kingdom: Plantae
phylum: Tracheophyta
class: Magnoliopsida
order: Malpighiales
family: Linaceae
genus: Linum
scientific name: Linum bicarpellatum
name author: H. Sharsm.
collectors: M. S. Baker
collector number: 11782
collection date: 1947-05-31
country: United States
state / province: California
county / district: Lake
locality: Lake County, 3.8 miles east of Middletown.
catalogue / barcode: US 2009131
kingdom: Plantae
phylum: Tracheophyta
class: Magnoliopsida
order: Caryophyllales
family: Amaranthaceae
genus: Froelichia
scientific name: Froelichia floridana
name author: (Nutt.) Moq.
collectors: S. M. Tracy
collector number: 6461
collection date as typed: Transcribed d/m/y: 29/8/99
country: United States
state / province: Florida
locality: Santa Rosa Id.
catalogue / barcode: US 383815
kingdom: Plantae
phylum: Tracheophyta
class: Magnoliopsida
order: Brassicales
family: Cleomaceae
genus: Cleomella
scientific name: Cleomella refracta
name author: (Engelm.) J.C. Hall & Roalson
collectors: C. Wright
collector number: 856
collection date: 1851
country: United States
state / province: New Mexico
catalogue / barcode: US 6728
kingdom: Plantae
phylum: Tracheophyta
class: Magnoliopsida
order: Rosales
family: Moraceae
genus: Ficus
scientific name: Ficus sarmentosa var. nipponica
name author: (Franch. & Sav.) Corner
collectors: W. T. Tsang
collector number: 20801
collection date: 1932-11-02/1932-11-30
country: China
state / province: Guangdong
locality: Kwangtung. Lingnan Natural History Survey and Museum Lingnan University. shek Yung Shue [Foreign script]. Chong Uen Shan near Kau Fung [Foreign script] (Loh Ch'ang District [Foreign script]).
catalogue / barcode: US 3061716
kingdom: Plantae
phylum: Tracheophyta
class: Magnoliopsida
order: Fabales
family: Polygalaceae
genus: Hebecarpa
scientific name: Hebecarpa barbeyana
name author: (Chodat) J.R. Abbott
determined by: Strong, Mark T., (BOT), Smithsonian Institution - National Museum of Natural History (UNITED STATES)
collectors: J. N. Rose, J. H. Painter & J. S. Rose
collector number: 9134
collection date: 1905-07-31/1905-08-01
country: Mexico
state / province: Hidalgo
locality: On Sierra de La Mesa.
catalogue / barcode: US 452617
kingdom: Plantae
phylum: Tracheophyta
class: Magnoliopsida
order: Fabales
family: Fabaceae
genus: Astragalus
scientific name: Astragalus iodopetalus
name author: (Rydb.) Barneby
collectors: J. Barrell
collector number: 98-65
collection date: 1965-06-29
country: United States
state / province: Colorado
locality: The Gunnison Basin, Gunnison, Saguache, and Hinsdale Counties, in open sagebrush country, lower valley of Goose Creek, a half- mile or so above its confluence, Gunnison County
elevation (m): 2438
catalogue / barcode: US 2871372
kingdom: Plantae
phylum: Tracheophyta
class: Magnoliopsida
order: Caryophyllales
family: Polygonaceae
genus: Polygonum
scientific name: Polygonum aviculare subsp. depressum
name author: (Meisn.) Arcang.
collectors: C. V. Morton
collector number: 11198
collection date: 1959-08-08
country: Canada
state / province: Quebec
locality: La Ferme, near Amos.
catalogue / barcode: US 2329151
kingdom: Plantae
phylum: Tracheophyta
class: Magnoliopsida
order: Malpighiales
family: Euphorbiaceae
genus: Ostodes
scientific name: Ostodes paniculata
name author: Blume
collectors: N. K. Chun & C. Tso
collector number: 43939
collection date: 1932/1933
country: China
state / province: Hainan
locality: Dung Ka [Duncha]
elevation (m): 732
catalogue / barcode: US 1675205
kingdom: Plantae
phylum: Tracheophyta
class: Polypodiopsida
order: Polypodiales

━━━━━━━━━━━━━━━━

Stated exercise: Copy every line of the entries above without changing a single character.

Reply to the task:
kingdom: Plantae
phylum: Tracheophyta
class: Magnoliopsida
order: Malpighiales
family: Linaceae
genus: Linum
scientific name: Linum bicarpellatum
name author: H. Sharsm.
collectors: M. S. Baker
collector number: 11782
collection date: 1947-05-31
country: United States
state / province: California
county / district: Lake
locality: Lake County, 3.8 miles east of Middletown.
catalogue / barcode: US 2009131
kingdom: Plantae
phylum: Tracheophyta
class: Magnoliopsida
order: Caryophyllales
family: Amaranthaceae
genus: Froelichia
scientific name: Froelichia floridana
name author: (Nutt.) Moq.
collectors: S. M. Tracy
collector number: 6461
collection date as typed: Transcribed d/m/y: 29/8/99
country: United States
state / province: Florida
locality: Santa Rosa Id.
catalogue / barcode: US 383815
kingdom: Plantae
phylum: Tracheophyta
class: Magnoliopsida
order: Brassicales
family: Cleomaceae
genus: Cleomella
scientific name: Cleomella refracta
name author: (Engelm.) J.C. Hall & Roalson
collectors: C. Wright
collector number: 856
collection date: 1851
country: United States
state / province: New Mexico
catalogue / barcode: US 6728
kingdom: Plantae
phylum: Tracheophyta
class: Magnoliopsida
order: Rosales
family: Moraceae
genus: Ficus
scientific name: Ficus sarmentosa var. nipponica
name author: (Franch. & Sav.) Corner
collectors: W. T. Tsang
collector number: 20801
collection date: 1932-11-02/1932-11-30
country: China
state / province: Guangdong
locality: Kwangtung. Lingnan Natural History Survey and Museum Lingnan University. shek Yung Shue [Foreign script]. Chong Uen Shan near Kau Fung [Foreign script] (Loh Ch'ang District [Foreign script]).
catalogue / barcode: US 3061716
kingdom: Plantae
phylum: Tracheophyta
class: Magnoliopsida
order: Fabales
family: Polygalaceae
genus: Hebecarpa
scientific name: Hebecarpa barbeyana
name author: (Chodat) J.R. Abbott
determined by: Strong, Mark T., (BOT), Smithsonian Institution - National Museum of Natural History (UNITED STATES)
collectors: J. N. Rose, J. H. Painter & J. S. Rose
collector number: 9134
collection date: 1905-07-31/1905-08-01
country: Mexico
state / province: Hidalgo
locality: On Sierra de La Mesa.
catalogue / barcode: US 452617
kingdom: Plantae
phylum: Tracheophyta
class: Magnoliopsida
order: Fabales
family: Fabaceae
genus: Astragalus
scientific name: Astragalus iodopetalus
name author: (Rydb.) Barneby
collectors: J. Barrell
collector number: 98-65
collection date: 1965-06-29
country: United States
state / province: Colorado
locality: The Gunnison Basin, Gunnison, Saguache, and Hinsdale Counties, in open sagebrush country, lower valley of Goose Creek, a half- mile or so above its confluence, Gunnison County
elevation (m): 2438
catalogue / barcode: US 2871372
kingdom: Plantae
phylum: Tracheophyta
class: Magnoliopsida
order: Caryophyllales
family: Polygonaceae
genus: Polygonum
scientific name: Polygonum aviculare subsp. depressum
name author: (Meisn.) Arcang.
collectors: C. V. Morton
collector number: 11198
collection date: 1959-08-08
country: Canada
state / province: Quebec
locality: La Ferme, near Amos.
catalogue / barcode: US 2329151
kingdom: Plantae
phylum: Tracheophyta
class: Magnoliopsida
order: Malpighiales
family: Euphorbiaceae
genus: Ostodes
scientific name: Ostodes paniculata
name author: Blume
collectors: N. K. Chun & C. Tso
collector number: 43939
collection date: 1932/1933
country: China
state / province: Hainan
locality: Dung Ka [Duncha]
elevation (m): 732
catalogue / barcode: US 1675205
kingdom: Plantae
phylum: Tracheophyta
class: Polypodiopsida
order: Polypodiales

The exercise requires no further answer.